>>>>

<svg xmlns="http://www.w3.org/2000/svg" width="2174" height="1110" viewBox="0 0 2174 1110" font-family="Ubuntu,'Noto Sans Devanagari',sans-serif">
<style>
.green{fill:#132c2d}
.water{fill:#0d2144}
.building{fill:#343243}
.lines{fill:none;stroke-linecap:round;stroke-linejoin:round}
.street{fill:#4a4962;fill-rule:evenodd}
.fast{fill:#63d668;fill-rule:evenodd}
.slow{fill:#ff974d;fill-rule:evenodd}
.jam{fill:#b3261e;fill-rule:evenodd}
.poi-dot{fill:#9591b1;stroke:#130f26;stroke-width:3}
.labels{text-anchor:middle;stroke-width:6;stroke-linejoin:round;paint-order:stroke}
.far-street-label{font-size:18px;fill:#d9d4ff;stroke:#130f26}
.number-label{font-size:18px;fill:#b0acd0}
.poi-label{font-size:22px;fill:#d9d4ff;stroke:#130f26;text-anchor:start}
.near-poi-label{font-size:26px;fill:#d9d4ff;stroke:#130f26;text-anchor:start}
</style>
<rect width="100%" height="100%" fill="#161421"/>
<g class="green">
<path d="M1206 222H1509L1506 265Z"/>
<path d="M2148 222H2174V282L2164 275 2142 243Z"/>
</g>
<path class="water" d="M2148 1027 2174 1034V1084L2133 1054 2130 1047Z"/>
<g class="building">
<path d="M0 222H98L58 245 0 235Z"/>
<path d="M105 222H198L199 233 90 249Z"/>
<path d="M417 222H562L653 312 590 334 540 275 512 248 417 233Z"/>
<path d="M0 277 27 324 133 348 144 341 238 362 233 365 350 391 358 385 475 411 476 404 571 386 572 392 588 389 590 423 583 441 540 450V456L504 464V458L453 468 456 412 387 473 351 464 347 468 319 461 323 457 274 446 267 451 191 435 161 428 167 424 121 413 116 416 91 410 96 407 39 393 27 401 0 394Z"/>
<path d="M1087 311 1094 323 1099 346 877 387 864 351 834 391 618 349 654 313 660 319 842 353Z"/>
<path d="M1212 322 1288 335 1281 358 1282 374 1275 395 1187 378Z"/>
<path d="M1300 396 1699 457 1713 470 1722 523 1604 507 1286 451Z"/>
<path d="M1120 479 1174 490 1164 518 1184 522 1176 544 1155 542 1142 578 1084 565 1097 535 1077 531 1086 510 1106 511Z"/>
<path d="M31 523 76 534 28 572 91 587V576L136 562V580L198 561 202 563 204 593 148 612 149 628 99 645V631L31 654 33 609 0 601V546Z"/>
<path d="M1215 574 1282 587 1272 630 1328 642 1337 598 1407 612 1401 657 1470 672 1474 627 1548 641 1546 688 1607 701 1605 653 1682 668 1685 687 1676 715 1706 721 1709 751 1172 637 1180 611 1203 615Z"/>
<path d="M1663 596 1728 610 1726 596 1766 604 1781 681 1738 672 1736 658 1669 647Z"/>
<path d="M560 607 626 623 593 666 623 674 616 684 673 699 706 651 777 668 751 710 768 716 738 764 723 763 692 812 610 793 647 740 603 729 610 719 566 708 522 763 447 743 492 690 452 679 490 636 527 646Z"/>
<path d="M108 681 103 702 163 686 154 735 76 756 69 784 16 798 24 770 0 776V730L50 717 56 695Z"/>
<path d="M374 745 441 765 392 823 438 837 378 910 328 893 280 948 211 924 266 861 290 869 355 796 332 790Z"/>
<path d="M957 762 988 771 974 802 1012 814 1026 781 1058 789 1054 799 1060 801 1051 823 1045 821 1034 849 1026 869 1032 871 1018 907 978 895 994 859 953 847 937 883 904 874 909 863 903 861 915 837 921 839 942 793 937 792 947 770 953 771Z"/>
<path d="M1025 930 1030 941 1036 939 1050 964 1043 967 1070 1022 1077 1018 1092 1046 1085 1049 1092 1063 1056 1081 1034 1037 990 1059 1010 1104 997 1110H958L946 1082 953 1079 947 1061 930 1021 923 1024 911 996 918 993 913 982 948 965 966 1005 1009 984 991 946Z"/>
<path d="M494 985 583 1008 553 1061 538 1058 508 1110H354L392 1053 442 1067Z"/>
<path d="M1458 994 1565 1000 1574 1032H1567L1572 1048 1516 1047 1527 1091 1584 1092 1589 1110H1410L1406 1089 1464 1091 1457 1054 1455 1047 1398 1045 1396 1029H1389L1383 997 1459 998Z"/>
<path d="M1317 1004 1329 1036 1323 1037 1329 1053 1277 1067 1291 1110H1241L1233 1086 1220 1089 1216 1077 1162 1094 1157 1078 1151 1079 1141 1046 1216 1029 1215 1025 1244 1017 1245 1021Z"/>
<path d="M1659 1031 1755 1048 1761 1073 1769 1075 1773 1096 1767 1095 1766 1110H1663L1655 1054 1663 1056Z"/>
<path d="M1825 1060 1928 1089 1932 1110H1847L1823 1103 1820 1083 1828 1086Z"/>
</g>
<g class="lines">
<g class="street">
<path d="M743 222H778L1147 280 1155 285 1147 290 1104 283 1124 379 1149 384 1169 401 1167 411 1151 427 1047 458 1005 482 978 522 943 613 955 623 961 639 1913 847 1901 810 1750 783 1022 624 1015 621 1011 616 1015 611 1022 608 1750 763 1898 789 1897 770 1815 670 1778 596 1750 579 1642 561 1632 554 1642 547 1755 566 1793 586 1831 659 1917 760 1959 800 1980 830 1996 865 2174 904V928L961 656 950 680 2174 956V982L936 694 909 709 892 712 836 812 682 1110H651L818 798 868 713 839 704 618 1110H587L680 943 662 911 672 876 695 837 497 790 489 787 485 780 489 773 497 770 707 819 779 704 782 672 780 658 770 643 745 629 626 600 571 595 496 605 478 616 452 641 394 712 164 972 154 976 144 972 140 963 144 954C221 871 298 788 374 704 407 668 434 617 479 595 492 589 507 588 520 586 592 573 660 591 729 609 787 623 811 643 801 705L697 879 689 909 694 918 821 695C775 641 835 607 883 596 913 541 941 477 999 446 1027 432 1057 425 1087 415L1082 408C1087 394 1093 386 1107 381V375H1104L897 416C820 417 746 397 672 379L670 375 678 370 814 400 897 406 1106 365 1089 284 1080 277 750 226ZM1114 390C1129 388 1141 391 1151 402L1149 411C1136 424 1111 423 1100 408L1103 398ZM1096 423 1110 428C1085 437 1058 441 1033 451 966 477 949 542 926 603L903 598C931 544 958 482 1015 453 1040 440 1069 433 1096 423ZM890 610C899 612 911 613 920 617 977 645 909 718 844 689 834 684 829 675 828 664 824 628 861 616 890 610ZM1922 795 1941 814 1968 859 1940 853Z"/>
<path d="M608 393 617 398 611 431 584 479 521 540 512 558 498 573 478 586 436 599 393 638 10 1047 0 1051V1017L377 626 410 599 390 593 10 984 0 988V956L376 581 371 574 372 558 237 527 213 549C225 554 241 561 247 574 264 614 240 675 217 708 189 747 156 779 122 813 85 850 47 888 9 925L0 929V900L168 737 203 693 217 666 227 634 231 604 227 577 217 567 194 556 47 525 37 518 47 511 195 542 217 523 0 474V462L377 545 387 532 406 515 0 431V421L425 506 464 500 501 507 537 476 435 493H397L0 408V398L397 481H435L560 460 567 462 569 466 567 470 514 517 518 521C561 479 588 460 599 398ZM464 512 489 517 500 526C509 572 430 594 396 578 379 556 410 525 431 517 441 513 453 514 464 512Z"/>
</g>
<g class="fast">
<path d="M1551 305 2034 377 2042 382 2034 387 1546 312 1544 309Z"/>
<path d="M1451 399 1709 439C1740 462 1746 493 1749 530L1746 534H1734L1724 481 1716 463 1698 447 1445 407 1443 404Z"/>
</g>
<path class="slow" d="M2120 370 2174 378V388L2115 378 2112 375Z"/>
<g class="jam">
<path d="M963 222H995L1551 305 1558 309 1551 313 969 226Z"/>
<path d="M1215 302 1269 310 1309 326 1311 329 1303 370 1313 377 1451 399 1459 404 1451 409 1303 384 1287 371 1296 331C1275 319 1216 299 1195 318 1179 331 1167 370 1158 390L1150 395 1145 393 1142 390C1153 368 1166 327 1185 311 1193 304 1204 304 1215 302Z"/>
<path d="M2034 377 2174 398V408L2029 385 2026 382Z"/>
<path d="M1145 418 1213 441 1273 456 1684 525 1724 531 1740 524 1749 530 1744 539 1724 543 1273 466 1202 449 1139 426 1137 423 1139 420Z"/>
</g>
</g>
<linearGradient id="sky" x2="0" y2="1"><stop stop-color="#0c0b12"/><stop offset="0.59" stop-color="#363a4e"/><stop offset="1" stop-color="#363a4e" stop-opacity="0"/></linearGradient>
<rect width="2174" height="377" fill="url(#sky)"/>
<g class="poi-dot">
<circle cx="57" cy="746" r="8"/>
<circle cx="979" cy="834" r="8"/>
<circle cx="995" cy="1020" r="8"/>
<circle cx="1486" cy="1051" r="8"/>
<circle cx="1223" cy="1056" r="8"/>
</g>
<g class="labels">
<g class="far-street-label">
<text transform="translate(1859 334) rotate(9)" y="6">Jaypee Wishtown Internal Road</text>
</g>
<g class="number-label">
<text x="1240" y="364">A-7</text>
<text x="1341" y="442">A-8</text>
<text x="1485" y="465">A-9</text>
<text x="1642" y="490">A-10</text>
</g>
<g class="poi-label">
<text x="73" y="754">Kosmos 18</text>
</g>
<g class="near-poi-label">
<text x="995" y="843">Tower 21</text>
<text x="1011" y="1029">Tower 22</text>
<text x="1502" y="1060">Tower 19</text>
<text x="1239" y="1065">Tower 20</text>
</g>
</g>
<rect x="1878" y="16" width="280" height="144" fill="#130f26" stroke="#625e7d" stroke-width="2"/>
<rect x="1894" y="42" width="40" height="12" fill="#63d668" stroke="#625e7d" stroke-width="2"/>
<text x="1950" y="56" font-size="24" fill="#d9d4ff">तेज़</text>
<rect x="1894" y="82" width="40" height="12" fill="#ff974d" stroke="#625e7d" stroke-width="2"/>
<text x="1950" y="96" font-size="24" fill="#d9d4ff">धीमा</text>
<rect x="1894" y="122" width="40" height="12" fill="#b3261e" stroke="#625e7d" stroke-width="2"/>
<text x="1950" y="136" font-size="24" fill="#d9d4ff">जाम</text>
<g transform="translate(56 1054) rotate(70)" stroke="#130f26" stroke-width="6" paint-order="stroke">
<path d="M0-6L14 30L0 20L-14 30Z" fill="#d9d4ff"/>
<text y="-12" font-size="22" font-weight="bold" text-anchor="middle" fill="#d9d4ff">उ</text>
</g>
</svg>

<<<<

Exercise aim
In the preceding material, find each line holding the word "lines" and copy it out.

Task result
.lines{fill:none;stroke-linecap:round;stroke-linejoin:round}
<g class="lines">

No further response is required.